While the crime and murder rates in the five majority-Muslim countries may be relatively low, that does not discount the fact that many folks in these countries are nonetheless fleeing persecution, war or famine. The U.S. used to resettle more refugees than any other nation, but we have fallen way behind under the Trump administration. In fiscal year 2016, America welcomed about 85,000 refugees, which was about one percent of the world’s refugees. Now, in fiscal year 2019, the Trump administration has set a cap at 30,000 refugees.
It is immoral and un-American to turn away those fleeing war, religious persecution or starvation, especially at a time when the number of worldwide refugees is at a record high, and when the U.S. has record numbers of job openings that refugees and immigrants could fill.
Congress has an opportunity to right this wrong. As Sen. Coons said during his press conference, when the Supreme Court ruled to uphold the legality of the president’s current travel ban, it didn’t decide that the ban was the right policy—that’s not the role of the court.

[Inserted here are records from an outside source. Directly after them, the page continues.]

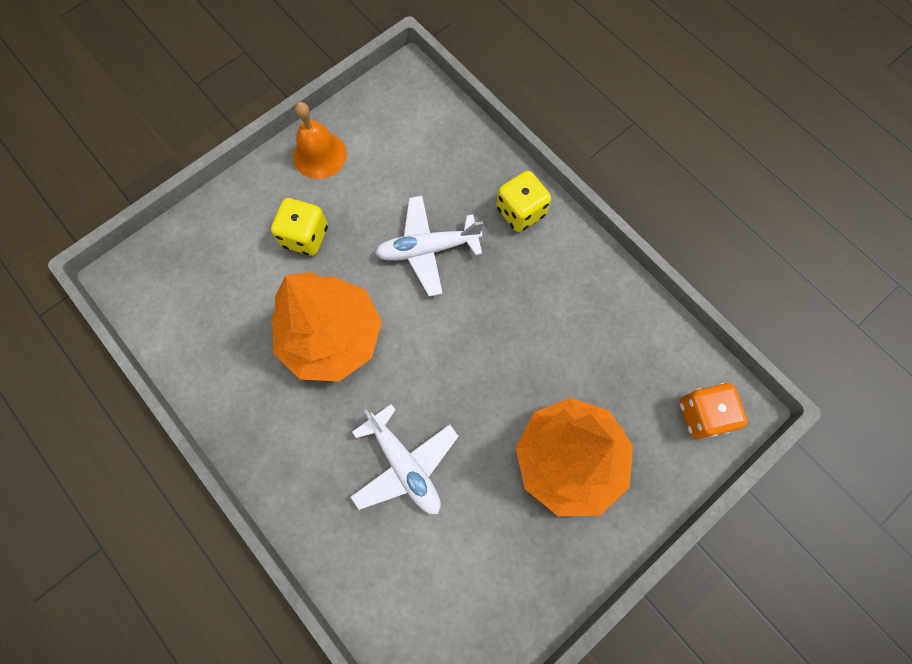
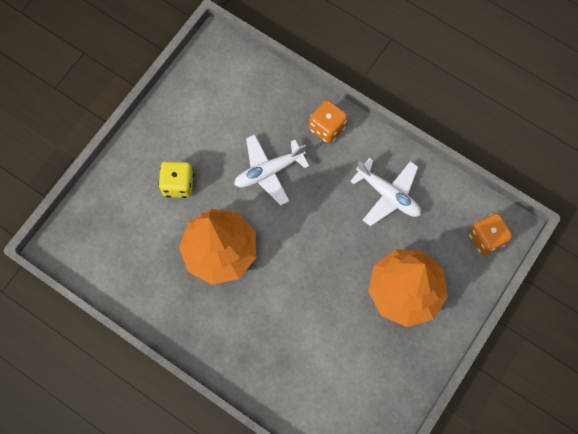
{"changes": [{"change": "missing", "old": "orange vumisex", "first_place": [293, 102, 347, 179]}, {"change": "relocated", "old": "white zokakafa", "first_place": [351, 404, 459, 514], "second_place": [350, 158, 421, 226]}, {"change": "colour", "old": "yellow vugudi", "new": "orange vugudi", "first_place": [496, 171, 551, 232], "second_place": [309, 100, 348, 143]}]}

It’s the role of Congress to make just laws, and the Trump administration’s ban is obviously not one.
So it’s time to strengthen our laws to ensure once and for all that discriminatory practices are never the basis on which U.S. immigration policy is decided.
Dan King is a senior contributor at Young Voices, where he covers civil liberties and criminal justice reform. His work has appeared at Reason, The American Conservative, The Week, and The Weekly Standard.